[Given entries Boundary: Start]

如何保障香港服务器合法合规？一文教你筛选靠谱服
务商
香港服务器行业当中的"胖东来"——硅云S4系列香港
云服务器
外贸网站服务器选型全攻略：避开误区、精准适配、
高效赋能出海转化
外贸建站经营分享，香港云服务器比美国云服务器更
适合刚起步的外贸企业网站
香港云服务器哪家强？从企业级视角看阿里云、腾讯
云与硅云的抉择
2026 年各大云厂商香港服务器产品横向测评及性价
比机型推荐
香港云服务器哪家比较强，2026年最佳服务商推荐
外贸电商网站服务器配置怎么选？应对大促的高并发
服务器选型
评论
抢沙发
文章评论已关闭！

[Given entries Boundary: End]

> Your objective:
Would you reproduce the material above exactly as it reads?

> Problem solution:
如何保障香港服务器合法合规？一文教你筛选靠谱服
务商
香港服务器行业当中的"胖东来"——硅云S4系列香港
云服务器
外贸网站服务器选型全攻略：避开误区、精准适配、
高效赋能出海转化
外贸建站经营分享，香港云服务器比美国云服务器更
适合刚起步的外贸企业网站
香港云服务器哪家强？从企业级视角看阿里云、腾讯
云与硅云的抉择
2026 年各大云厂商香港服务器产品横向测评及性价
比机型推荐
香港云服务器哪家比较强，2026年最佳服务商推荐
外贸电商网站服务器配置怎么选？应对大促的高并发
服务器选型
评论
抢沙发
文章评论已关闭！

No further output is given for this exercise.